The village contains narrow stone roads and quaint white houses and is built around a 400-year-old platanus (plane tree), which is central to village life and the pride of the village. Geologically the terrain belongs to the western part of the Ionian Tectonic plate. This section of the coastline is referred to by geologists as the Palasë-Butrint coastline. Palasë's beach is 1.5 kilometres in length.

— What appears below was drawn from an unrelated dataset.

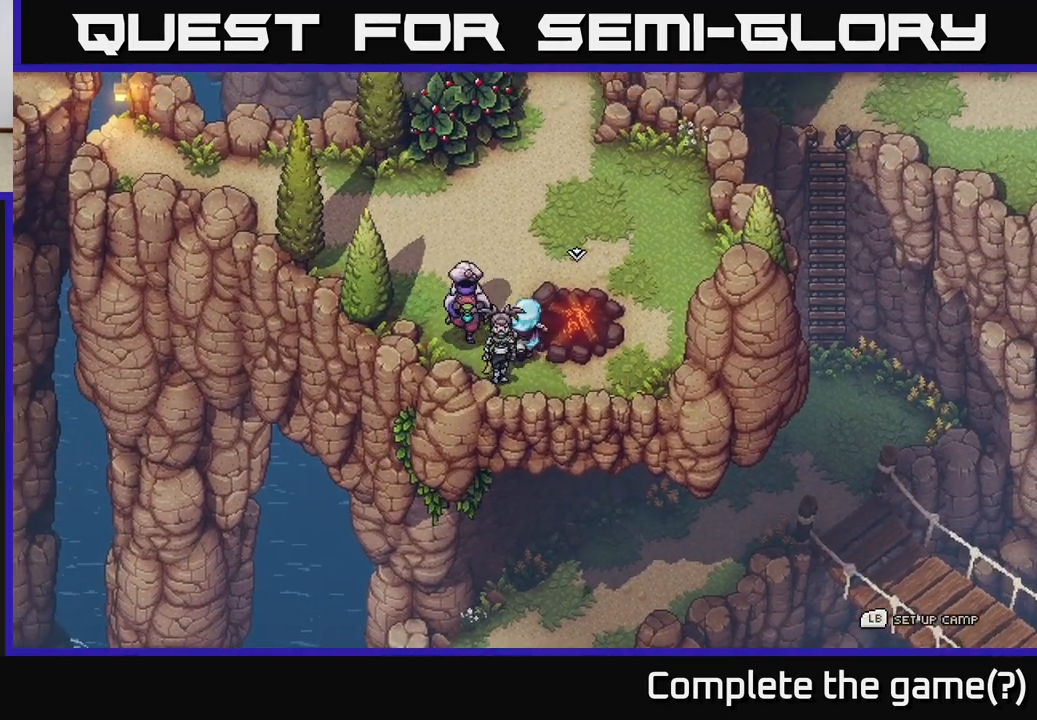
{"buttons": [], "left_stick": "up", "right_stick": "center", "events": []}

North of Palasë, is located a small bay, named Gramma ('letter' in Greek), accessible only by sea, with the surrounding cliffs containing various epigraphs, texts and symbols, perhaps carved out by sailors.

==Language==
The inhabitants of Palasë are bilingual as they mainly speak a variant of the Himariote Greek dialect, and partly the Tosk Albanian. The local Greek idiom retains features of an older Greek linguistic substratum. Although Greek speakers, the locals are also fluent in Albanian. Bilingualism in Palasa often takes the form of compartmentalized or situational, bilingualism. In this form of bilingualism, different languages are used in different social contexts. In Palasa, Greek is used in the context of Greek Orthodox rituals, while Albanian is used in transmitting traditional, folk mythological rituals. Lexical borrowings from Albanian to Greek are found in the terminology which concerns village life. It indicates that the culture of the village was originally Albanian and reflects the function of the older language (Albanian) as prevailing in affairs of village life.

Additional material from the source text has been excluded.